Thursday, August 23, 2012

Retractions, while sometimes necessary, are never as good as the real thing

Since starting this blog, I've become quite the fan of the website Retraction Watch.

One of the more interesting ongoing stories has been the number of retractions from Dipak Das, the UCONN researcher who faces massive misconduct charges for fabricating data in his research about the health benefits of red wine.

His current retraction count stands at 13 papers, with 145 counts of misconduct being investigated.

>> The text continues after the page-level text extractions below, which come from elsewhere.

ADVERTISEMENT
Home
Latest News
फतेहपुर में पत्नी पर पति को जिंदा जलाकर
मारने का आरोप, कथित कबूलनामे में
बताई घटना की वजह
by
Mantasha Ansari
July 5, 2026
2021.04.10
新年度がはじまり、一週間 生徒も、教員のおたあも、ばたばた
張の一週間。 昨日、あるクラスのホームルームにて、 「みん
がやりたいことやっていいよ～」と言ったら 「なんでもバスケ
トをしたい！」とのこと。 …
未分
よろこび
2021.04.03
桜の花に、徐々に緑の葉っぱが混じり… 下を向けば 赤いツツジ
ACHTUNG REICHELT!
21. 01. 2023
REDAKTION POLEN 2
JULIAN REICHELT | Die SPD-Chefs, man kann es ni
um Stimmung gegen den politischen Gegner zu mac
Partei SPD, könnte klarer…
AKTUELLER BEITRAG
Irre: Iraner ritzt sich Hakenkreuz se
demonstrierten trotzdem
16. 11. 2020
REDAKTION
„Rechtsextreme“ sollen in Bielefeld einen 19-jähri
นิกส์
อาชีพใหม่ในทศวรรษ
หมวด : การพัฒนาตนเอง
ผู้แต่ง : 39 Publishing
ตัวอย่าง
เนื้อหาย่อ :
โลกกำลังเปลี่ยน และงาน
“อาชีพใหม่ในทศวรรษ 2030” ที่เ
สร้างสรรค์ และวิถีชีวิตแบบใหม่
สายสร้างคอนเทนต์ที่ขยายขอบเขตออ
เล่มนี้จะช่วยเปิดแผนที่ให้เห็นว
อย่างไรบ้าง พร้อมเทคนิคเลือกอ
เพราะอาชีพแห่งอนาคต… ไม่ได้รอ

While the role of his work in the field is contested, one can't debate that his results were widely reported and certainly helped with the public perception that red wine is good for you.  Thus, I found it interesting that Jezebel was running an article at the same time about the further proof that red wine is good for you.  In the background they mention some of the studies that Das did, that have since been retracted.  Not that this is necessarily their fault....recently it was found that only a quarter of retracted articles in online databases carry a retraction notice, and this drops to 5% if you look at downloadable PDFs.

People have complained about this with newspapers for years....large headlines, little tiny retractions...but with the ever increasing retraction rate and the centrality of the internet, this is liable to get worse before it gets better.


  1. Wait a minute.

    Is that the source of all those "red wine is good for you" news stories over the past decade?

  2. Speaking of retractions -- check this out from a recent posting on Atlantic Online. Made me think of you and this post.